Time Will Wait for No One (Local Natives): This is a nice enough album that Apple Music lists in the “alternative” genre, which is very generous of them.
Woodland (The Paper Kites): Firmly Leahcore (complimentary).
Shipwreck (Shayfer James): It’s a delicate balancing act for this sort of music not to feel fake and corny, but it manages to stay fun more often than not.
Marvin's Marvelous Mechanical Museum (Tally Hall): It's hard to give high marks to something that feels so plainly incomplete, especially in comparison to all Tally Hall's members have done in the eighteen years since.
An Awesome Wave (alt-J): I keep wondering how little you have to understand musical history not to understand the comparisons between alt-J and Radiohead.
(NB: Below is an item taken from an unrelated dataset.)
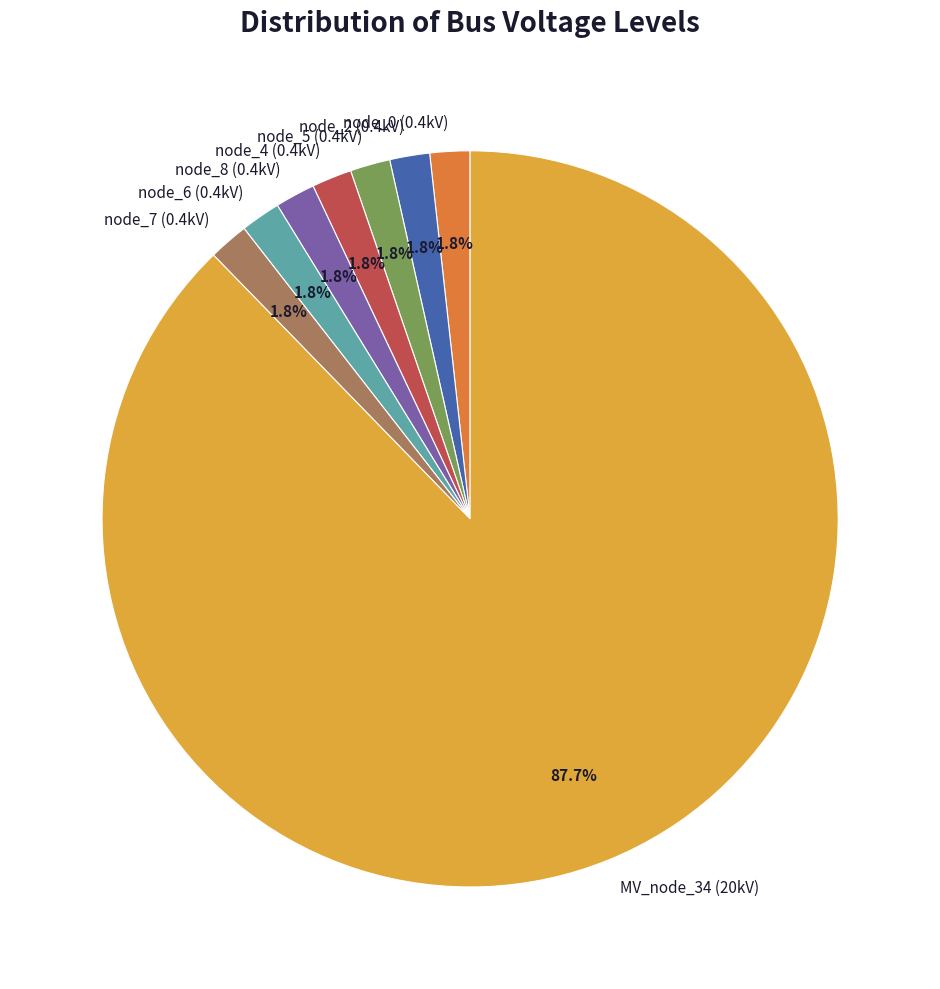

To the nearest percent, what is the difference between the largest and smallest slice percentages?

86%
C’mon, Pitchfork.
Somewhere City (Origami Angel): Relentlessly uplifting and energetic, and almost impossible for me not to whistle or hum along to.
Moenie and Kitchi (Gregory and the Hawk): Tiptoeing on the line between “simply and gently lovely” and “dull and lifeless” for half an hour.
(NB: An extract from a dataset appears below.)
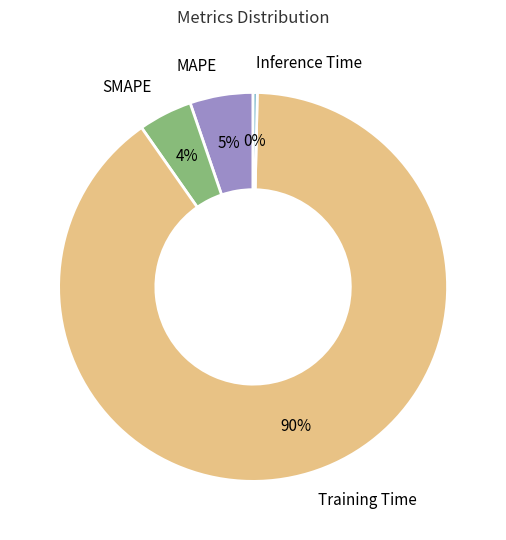

How many segments does this pie chart have?

4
Feed the Beast (Kim Petras): This is a music review series and Kim Petras’ personal controversies are a separate matter, so I'll just say I think this album does a fine enough job at matching exactly the sound it wants to match.
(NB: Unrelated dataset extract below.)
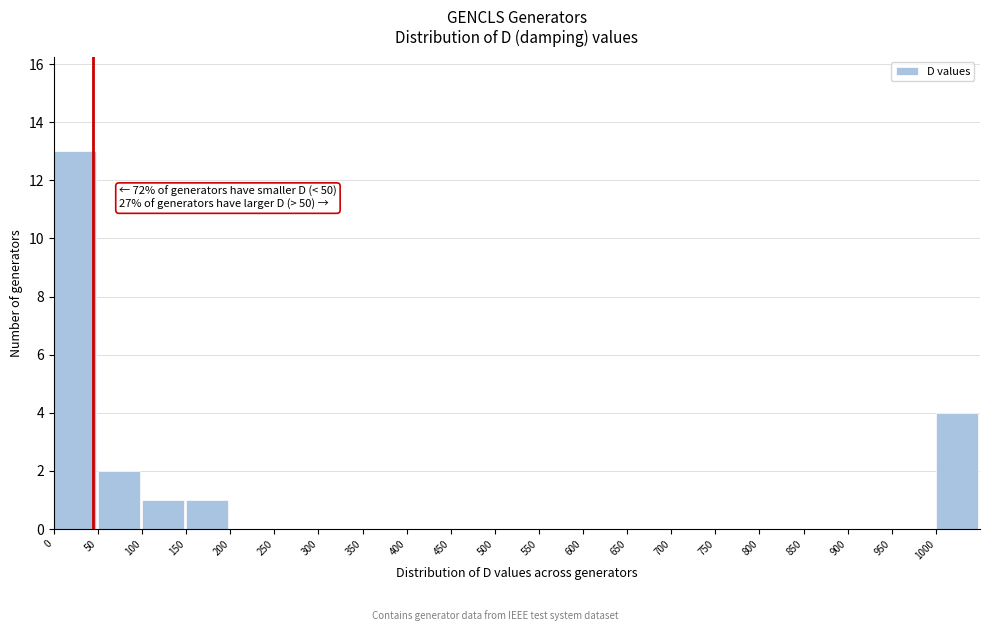

Which range on the x-axis has the tallest bar?

0 to 50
Hunky Dory (David Bowie): It’s not bad, but Bowie’s later emergence as a genre-defying artist led to a lot of retroactive justification for this not being mostly bland ‘60s-’70s British rock.
songs written for piano (Katie Gregson-MacLeod): I just really like sadgirl music, okay?
Winter High!! - Best of Kohmi's Party (Kohmi Hirose): I just really like ‘90s J-pop, okay?
EGO (RAC): An album that continually surprised me with how quickly it breezed by for a record just shy of an hour in length.
Thunder, Lightning, Strike (The Go! Team): Most of the tracks on this album bring one musical idea to the table, lay it out pretty quickly, and riff on it for a few minutes.
Changing Colours (Babe Rainbow): I’ve got to give it points for a really strong start and especially for "Zeitgeist", a killer opener to vibe to, but the momentum just falls away in the back half as it turns into pretty bland surf rock.
Starcatcher (Greta Van Fleet): For an album that came out in July 2023, it sure sounds like it could’ve come out in July 1973.
Though, admittedly, your mileage may definitely vary on how one-note or preachy its lyrics are. I’m the only one of us three that didn’t consider that a problem, and I’m not about to sit here and say I know music better than David and Eli combined.